エクスプレッションの使用(wiggle)

  • タイムラインパネルで一番上のレイヤーと背景レイヤーのみを表示状態にする。
  • 背景以外のすべてのレイヤーを選択し、ショートカット「P」で[位置]プロパティを表示し、すべて選択する。

  • [位置]プロパティの上で右クリックし、メニューより「次元に分割 Separate Dimentions」を選択。

以下のように、[位置]プロパティが分割され、[X位置]と[Y位置]プロパティが作成された。

一番上のレイヤーの[Y位置]にエクスプレッションを使用し編集していく。[Y位置]の時計アイコンをAlt+クリック。

  • エクスプレッションフィールドに以下のように記述。wiggleメソッドを使用する。

posterizeTime(8);
wiggle(15,850)

1つ目の引数(周波数)で「一秒間に15回変動する」、2つ目の引数(振幅)で「一番変動するときで元々の値から最大850pxオフセットする」ように定義した。※コンポジションサイズYは1080pxなので、はみ出したりしながらも、おおよそその範囲をカバーする形でレイヤーが配置されるように850pxにしている。

再生して確認。

  • エクスプレッションを追加したプロパティ[Y位置]の上で右クリック。メニューより[エクスプレッションのみをコピー Copy Expression Only]で、エクスプレッションをコピー。

  • 背景レイヤーを除いた他のすべてのレイヤーを選択し、エクスプレッションをペースト(Ctrl+V)

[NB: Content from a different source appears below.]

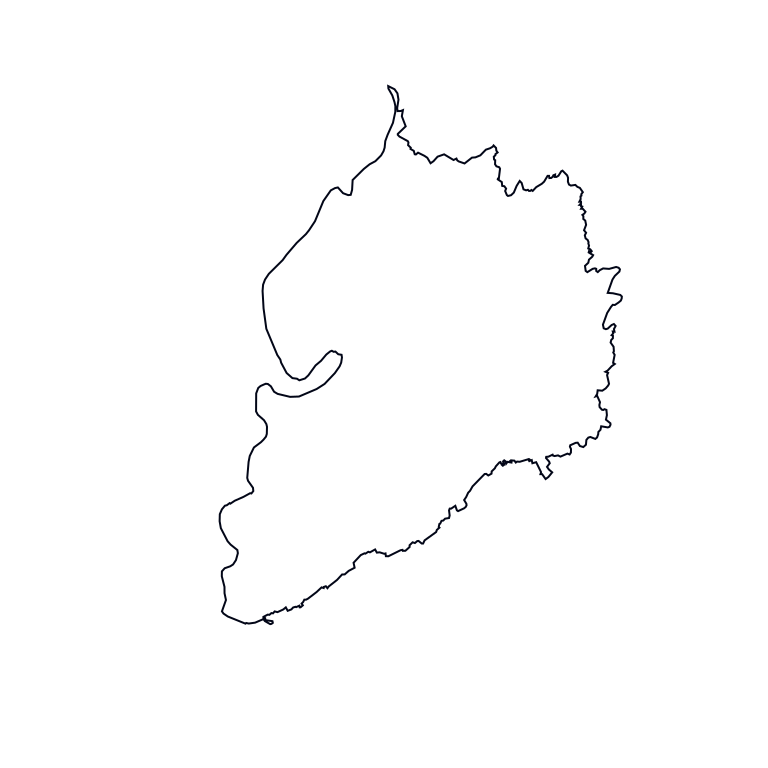 the district of Magura, Khulna, Bangladesh, rotated 222°
{"feature_id": "16705992B78415132034426", "entity_name": "Magura", "entity_type": "district", "adm_level": 2, "iso_a3": "BGD", "parent_name": "Bangladesh", "parent_adm1": "Khulna", "projection": "equal_earth", "projection_center": [89.424, 23.47], "detail": "fine", "context": "isolated", "style": "outline", "palette": "ink", "viewbox_px": 768, "rotation_deg": 222, "n_neighbors": 0, "source": "geoboundaries", "source_scale": "gbopen_adm2", "svg_char_len": 6166}
<svg xmlns="http://www.w3.org/2000/svg" viewBox="0 0 768 768"><g transform="rotate(222 384 384)"><path d="M435.6,240.7L432.5,235.5L422.8,222.7L420.3,221.1L411.9,219.2L409.5,217.0L409.3,213.9L410.4,213.3L412.9,206.1L416.8,197.4L418.1,192.3L419.0,192.2L419.7,188.7L420.8,187.1L420.6,182.4L418.9,177.4L414.3,172.0L408.8,167.7L395.0,162.5L390.5,162.0L381.9,162.5L379.4,160.5L376.2,154.1L375.4,148.9L376.3,145.6L379.1,140.5L379.1,136.3L375.9,132.6L366.8,126.5L362.5,121.8L356.9,117.7L352.3,106.6L349.7,106.0L344.5,106.7L326.6,113.2L326.5,114.2L324.2,115.5L320.1,120.4L316.3,128.6L313.9,128.1L307.9,129.4L307.1,130.5L306.8,132.1L308.2,133.1L314.1,129.2L315.7,130.5L317.3,129.7L317.8,130.2L316.1,134.8L314.7,135.8L314.4,138.4L313.0,139.3L313.1,141.8L310.5,143.2L308.0,149.0L307.5,152.3L303.8,151.0L302.0,154.5L302.0,157.1L300.7,159.2L300.0,159.4L298.6,162.6L297.2,161.6L296.6,162.2L296.2,165.2L298.3,165.7L298.2,167.9L298.9,170.4L297.6,171.6L296.9,173.5L294.9,184.2L294.3,191.1L292.3,192.0L292.9,193.0L291.9,194.8L289.4,194.4L289.6,196.6L287.8,207.0L287.7,214.4L285.8,216.2L285.2,221.5L282.9,227.8L287.0,230.8L286.8,241.3L285.2,245.1L284.3,245.5L283.4,248.8L281.8,249.5L279.9,255.1L276.5,253.9L274.6,256.0L270.2,258.0L269.5,259.1L267.4,257.3L265.5,258.9L260.5,271.5L259.3,273.1L258.4,272.6L256.5,274.4L255.9,280.0L257.1,281.3L256.8,285.5L254.6,286.5L254.2,289.5L253.3,290.5L249.2,290.7L248.2,291.6L249.2,295.0L246.2,308.9L247.1,310.9L246.7,314.3L247.6,314.3L249.2,317.0L248.8,317.8L249.7,320.8L248.6,322.2L248.5,324.8L246.0,327.9L247.2,330.2L251.1,333.6L251.8,335.4L250.7,336.4L249.5,341.2L245.3,338.9L243.9,339.1L241.3,345.2L241.0,347.3L241.5,349.1L242.6,350.1L246.8,351.4L247.3,355.0L248.7,359.5L248.6,362.2L249.7,367.2L249.0,384.4L247.9,385.6L245.3,385.8L244.1,389.3L245.5,391.1L245.2,395.5L245.8,397.6L245.8,403.0L245.3,403.9L243.9,403.2L242.8,404.1L242.3,402.8L241.0,402.8L240.7,404.3L241.5,405.4L243.7,406.2L243.6,407.7L241.7,407.9L239.9,406.6L240.1,408.8L236.7,410.9L237.3,411.7L238.7,411.5L238.6,412.2L235.8,414.3L233.5,413.8L233.2,415.4L231.1,417.0L226.1,425.2L225.4,425.3L225.3,424.2L224.4,423.9L223.3,426.3L220.7,424.4L218.6,427.7L208.3,423.6L207.4,421.7L206.2,422.8L200.3,421.5L199.6,424.9L199.9,430.9L204.3,430.8L207.4,431.5L207.8,436.0L209.3,436.8L214.1,437.4L214.7,438.4L213.2,440.0L211.4,444.3L210.5,443.9L209.0,444.6L206.9,447.4L204.3,448.1L201.1,455.0L198.9,455.8L199.2,458.1L201.5,460.8L203.9,461.8L204.6,463.1L202.2,468.5L200.8,470.0L196.9,469.0L193.7,470.5L193.3,474.0L196.2,477.9L196.3,480.9L195.2,482.7L190.2,484.6L189.9,486.8L191.2,490.0L192.6,491.8L192.5,494.8L194.3,497.9L188.6,501.5L187.8,503.1L188.4,505.3L189.5,506.3L195.2,506.0L197.5,510.0L201.4,513.6L203.3,512.8L203.7,511.4L204.8,510.7L208.3,511.1L209.9,512.5L211.3,515.0L217.6,517.8L218.4,516.4L218.9,519.2L221.0,522.3L217.3,525.1L216.3,529.1L216.4,532.9L216.9,534.7L224.2,539.9L224.9,542.2L227.6,541.3L226.8,543.5L226.7,549.5L225.9,553.3L227.9,553.0L232.1,560.0L234.7,560.8L235.1,562.2L238.3,565.3L243.3,566.4L244.6,568.8L244.5,571.1L246.1,573.0L247.5,572.6L247.5,575.0L249.1,576.1L247.7,577.1L249.9,578.7L250.7,582.1L253.3,582.4L254.3,580.2L254.8,574.9L255.8,573.2L258.0,572.4L261.0,574.6L265.7,586.2L266.9,593.2L267.0,595.9L265.3,597.2L264.2,601.6L263.8,604.5L264.6,606.6L265.8,608.2L268.0,608.3L274.6,604.6L278.7,601.4L284.1,614.5L284.8,618.8L284.3,625.1L285.4,627.1L287.4,627.4L289.8,626.3L293.7,620.2L298.5,616.5L299.8,613.0L300.0,610.2L301.9,610.0L303.4,611.6L304.6,611.1L306.0,609.2L307.7,603.2L309.8,603.0L313.7,606.3L313.3,610.8L314.9,613.6L314.4,617.9L314.8,619.7L319.9,618.7L320.5,619.9L318.5,619.8L318.5,621.7L320.9,622.1L322.9,621.4L324.2,624.0L326.2,625.2L326.9,626.3L329.0,627.3L331.6,627.1L334.3,628.9L335.0,631.6L338.2,632.1L340.3,637.5L343.8,640.1L346.3,640.0L348.1,642.1L349.7,642.4L349.2,644.7L349.5,646.8L353.6,647.2L354.8,646.1L355.4,648.5L356.5,648.0L357.4,648.9L358.5,648.0L358.5,650.2L359.6,651.3L360.8,650.2L361.6,653.0L363.5,654.9L363.3,656.1L364.4,657.1L364.6,659.6L369.7,660.8L372.2,659.9L375.0,660.0L377.9,656.5L380.0,656.0L382.7,657.4L385.2,660.4L387.5,661.6L394.1,662.0L394.6,660.7L393.7,655.5L394.4,653.3L395.6,652.2L397.0,654.1L397.8,652.4L397.3,651.0L397.6,649.0L398.9,647.7L400.6,649.1L401.7,648.1L400.4,641.5L400.7,638.4L402.6,632.2L402.7,627.0L404.3,626.8L404.4,625.6L405.4,624.5L407.0,624.6L408.0,623.0L410.6,622.0L416.2,625.5L419.0,625.7L418.0,620.0L415.6,613.1L415.9,609.3L417.7,606.7L419.1,606.6L423.1,608.5L424.0,610.9L426.9,611.5L428.7,610.3L431.6,612.9L436.4,612.2L436.8,612.9L436.2,613.6L441.8,621.6L443.4,622.2L446.1,621.0L448.5,621.6L451.1,624.7L452.4,624.5L454.5,626.4L454.3,628.5L455.0,629.4L454.5,632.1L456.7,632.6L458.7,634.4L462.2,634.6L462.0,633.1L462.9,630.2L465.1,626.3L465.4,618.4L467.7,613.6L470.1,611.1L471.7,601.8L477.4,599.4L479.2,599.2L481.0,600.0L482.2,597.0L493.0,594.9L496.3,588.8L496.3,582.7L497.1,579.2L503.2,581.1L506.7,580.6L513.5,578.7L513.9,575.9L514.9,575.3L517.9,577.2L521.6,576.4L522.2,577.5L525.9,577.6L527.5,579.9L528.8,580.4L538.1,578.2L540.5,578.4L541.1,579.1L540.3,590.0L549.9,594.9L553.2,600.2L554.2,598.1L556.5,595.9L558.8,597.8L563.5,605.0L568.5,609.0L573.4,610.1L580.2,608.2L578.4,606.5L570.9,604.0L564.8,600.5L561.5,598.1L557.7,593.8L552.1,584.1L548.1,571.7L545.6,565.4L541.7,560.1L540.1,556.6L539.1,551.9L539.5,543.8L541.7,537.7L542.9,530.3L543.8,514.6L537.6,506.9L535.3,502.3L537.0,500.4L542.1,498.4L549.8,499.2L551.5,496.8L553.1,492.3L551.5,479.4L544.2,458.8L542.6,448.1L542.3,443.1L543.3,430.5L542.9,414.7L542.2,408.3L543.3,388.8L542.3,382.0L540.3,376.9L536.5,371.9L524.1,359.6L508.4,346.3L482.6,334.1L477.4,332.8L474.7,331.0L463.7,327.0L456.0,327.1L452.2,329.7L449.4,330.1L446.4,335.2L446.0,339.8L447.3,352.0L446.3,359.1L446.6,367.3L445.8,372.2L445.0,373.8L443.0,374.2L441.8,375.6L437.9,375.5L435.1,377.3L433.0,375.6L430.1,371.2L428.8,367.4L427.8,359.2L428.2,344.3L430.7,335.2L438.8,317.8L445.2,311.6L456.4,305.5L460.5,304.7L466.5,306.6L470.3,306.3L472.0,305.1L472.9,303.3L474.4,299.9L474.8,296.9L472.7,291.5L460.7,278.0L457.1,276.7L448.9,276.8L444.6,275.5L442.3,273.9L437.7,268.5L436.5,265.9L436.3,262.1L436.5,258.4L438.2,249.8L435.6,240.7Z" fill="none" stroke="#020617" stroke-width="2"/></g></svg>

再生して確認。いまはY方向に上下するアニメーションとなっている。

X方向のアニメーションをつけていく。

  • 一番上のレイヤーの[X位置]にエクスプレッションをペースト。コンポジションのサイズXが1920pxなので、wiggleの値をさきほどより大きめに、またおおまかにコンポジションにレイヤーが配置されるように第2引数を「1500」に変更した。

posterizeTime(8);
wiggle(15,1500)

  • [X位置]の上で右クリック。メニューより[エクスプレッションのみをコピー Copy Expression Only]で、エクスプレッションをコピーし、他のすべてのレイヤーにペースト。

再生した確認。これで、X方向にもアニメーションがついた。

いまは、エクスプレッションの値をコピペしただけで済ましたが、それぞれのエクスプレッションの値を変更して狙いに近い形に持っていく。繊細で自然なテクスチャアニメーションを作れる。